Task statement: Please print exactly the line containing "X105000D01*X115000Y185000D01*D14*D03*Y195000D03*" and every line after it to the end of the records below, and nothing more.
### Information shown
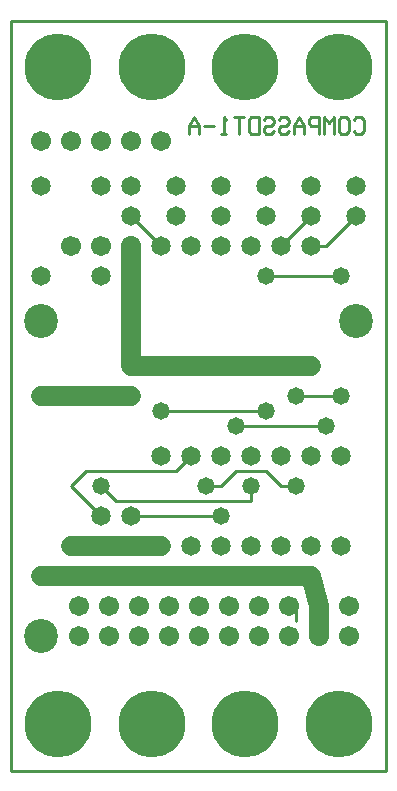
<source format=gbl>
%MOIN*%
%FSLAX25Y25*%
G04 D10 used for Character Trace; *
G04     Circle (OD=.01000) (No hole)*
G04 D11 used for Power Trace; *
G04     Circle (OD=.06700) (No hole)*
G04 D12 used for Signal Trace; *
G04     Circle (OD=.01100) (No hole)*
G04 D13 used for Via; *
G04     Circle (OD=.05800) (Round. Hole ID=.02800)*
G04 D14 used for Component hole; *
G04     Circle (OD=.06500) (Round. Hole ID=.03500)*
G04 D15 used for Component hole; *
G04     Circle (OD=.06700) (Round. Hole ID=.04300)*
G04 D16 used for Component hole; *
G04     Circle (OD=.08100) (Round. Hole ID=.05100)*
G04 D17 used for Component hole; *
G04     Circle (OD=.08900) (Round. Hole ID=.05900)*
G04 D18 used for Component hole; *
G04     Circle (OD=.11300) (Round. Hole ID=.08300)*
G04 D19 used for Component hole; *
G04     Circle (OD=.16000) (Round. Hole ID=.13000)*
G04 D20 used for Component hole; *
G04     Circle (OD=.18300) (Round. Hole ID=.15300)*
G04 D21 used for Component hole; *
G04     Circle (OD=.22291) (Round. Hole ID=.19291)*
%ADD10C,.01000*%
%ADD11C,.06700*%
%ADD12C,.01100*%
%ADD13C,.05800*%
%ADD14C,.06500*%
%ADD15C,.06700*%
%ADD16C,.08100*%
%ADD17C,.08900*%
%ADD18C,.11300*%
%ADD19C,.16000*%
%ADD20C,.18300*%
%ADD21C,.22291*%
%IPPOS*%
%LPD*%
G90*X0Y0D02*D21*X15625Y15625D03*D15*              
X42500Y45000D03*X32500D03*X22500D03*D18*X10000D03*
D21*X46875Y15625D03*D15*X52500Y45000D03*Y55000D03*
X42500D03*X32500D03*X22500D03*X62500Y45000D03*    
Y55000D03*D13*X10000Y65000D03*D11*X100000D01*     
X102500Y55000D01*D15*D03*D11*Y45000D01*D15*D03*   
D12*X95000Y50000D02*Y55000D01*D15*X92500D03*      
Y45000D03*X112500D03*Y55000D03*X82500D03*         
Y45000D03*D14*X110000Y75000D03*X100000D03*        
X90000D03*X80000D03*X70000D03*D15*X72500Y55000D03*
Y45000D03*D13*X70000Y85000D03*D12*X40000D01*D14*  
D03*D12*X35000Y90000D02*X80000D01*Y95000D01*D13*  
D03*D12*X90000D02*X85000Y100000D01*               
X90000Y95000D02*X95000D01*D13*D03*D14*            
X100000Y105000D03*D12*X75000Y100000D02*X85000D01* 
X70000Y95000D02*X75000Y100000D01*X65000Y95000D02* 
X70000D01*D13*X65000D03*D14*X70000Y105000D03*D12* 
X25000Y100000D02*X55000D01*X20000Y95000D02*       
X25000Y100000D01*X30000Y85000D02*X20000Y95000D01* 
D14*X30000Y85000D03*D12*X35000Y90000D02*          
X30000Y95000D01*D13*D03*D14*X50000Y75000D03*D11*  
X20000D01*D13*D03*D14*X50000Y105000D03*D12*       
X55000Y100000D02*X60000Y105000D01*D14*D03*D13*    
X75000Y115000D03*D12*X105000D01*D13*D03*          
X95000Y125000D03*D12*X110000D01*D13*D03*D14*      
X100000Y135000D03*D11*X90000D01*D14*D03*D11*      
X80000D01*D14*D03*D11*X70000D01*D14*D03*D11*      
X60000D01*D14*D03*D11*X50000D01*D14*D03*D11*      
X40000D01*D13*D03*D11*Y175000D01*D15*D03*D14*     
X30000Y165000D03*X50000Y175000D03*D12*            
X40000Y185000D01*D14*D03*X30000Y195000D03*D15*    
Y175000D03*D14*X40000Y195000D03*X55000Y185000D03* 
Y195000D03*X60000Y175000D03*D15*X20000D03*        
X50000Y210000D03*X40000D03*X30000D03*X20000D03*   
X10000D03*D10*X114163Y213086D02*X115000Y212129D01*
X116674D01*X117511Y213086D01*Y216914D01*          
X116674Y217871D01*X115000D01*X114163Y216914D01*   
X109163Y213086D02*X110000Y212129D01*X111674D01*   
X112511Y213086D01*Y216914D01*X111674Y217871D01*   
X110000D01*X109163Y216914D01*Y213086D01*          
X107511Y212129D02*Y217871D01*X105837Y215957D01*   
X104163Y217871D01*Y212129D01*X102511D02*          
Y217871D01*X100000D01*X99163Y216914D01*Y215957D01*
X100000Y215000D01*X102511D01*X97511Y212129D02*    
Y215000D01*X95837Y217871D01*X94163Y215000D01*     
Y212129D01*X97511Y215000D02*X94163D01*            
X89163Y216914D02*X90000Y217871D01*X91674D01*      
X92511Y216914D01*Y215957D01*X91674Y215000D01*     
X90000D01*X89163Y214043D01*Y213086D01*            
X90000Y212129D01*X91674D01*X92511Y213086D01*      
X84163Y216914D02*X85000Y217871D01*X86674D01*      
X87511Y216914D01*Y215957D01*X86674Y215000D01*     
X85000D01*X84163Y214043D01*Y213086D01*            
X85000Y212129D01*X86674D01*X87511Y213086D01*      
X82511Y212129D02*Y217871D01*X80000D01*            
X79163Y216914D01*Y213086D01*X80000Y212129D01*     
X82511D01*X75837D02*Y217871D01*X77511D02*         
X74163D01*X71674Y216914D02*X70837Y217871D01*      
Y212129D01*X71674D02*X70000D01*X67511Y215000D02*  
X64163D01*X62511Y212129D02*Y215000D01*            
X60837Y217871D01*X59163Y215000D01*Y212129D01*     
X62511Y215000D02*X59163D01*D14*X70000Y175000D03*  
X10000Y195000D03*X70000Y185000D03*Y195000D03*     
X10000Y165000D03*D18*Y150000D03*D14*              
X80000Y175000D03*D13*X85000Y165000D03*D12*        
X110000D01*D13*D03*D14*X100000Y175000D03*D12*     
X105000D01*X115000Y185000D01*D14*D03*Y195000D03*  
X100000D03*Y185000D03*D12*X90000Y175000D01*D14*   
D03*X85000Y185000D03*Y195000D03*D18*              
X115000Y150000D03*D14*X40000Y125000D03*D11*       
X30000D01*D14*D03*D11*X10000D01*D13*D03*          
X50000Y120000D03*D12*X85000D01*D13*D03*D14*       
X80000Y105000D03*X90000D03*X110000D03*            
X60000Y75000D03*D21*X78125Y15625D03*X109375D03*   
Y234375D03*X78125D03*X46875D03*X15625D03*D12*     
X0Y0D02*X125000D01*Y250000D01*X0D01*Y0D01*M02*    

</source>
######
Exercise response:
X105000D01*X115000Y185000D01*D14*D03*Y195000D03*  
X100000D03*Y185000D03*D12*X90000Y175000D01*D14*   
D03*X85000Y185000D03*Y195000D03*D18*              
X115000Y150000D03*D14*X40000Y125000D03*D11*       
X30000D01*D14*D03*D11*X10000D01*D13*D03*          
X50000Y120000D03*D12*X85000D01*D13*D03*D14*       
X80000Y105000D03*X90000D03*X110000D03*            
X60000Y75000D03*D21*X78125Y15625D03*X109375D03*   
Y234375D03*X78125D03*X46875D03*X15625D03*D12*     
X0Y0D02*X125000D01*Y250000D01*X0D01*Y0D01*M02*    

</source>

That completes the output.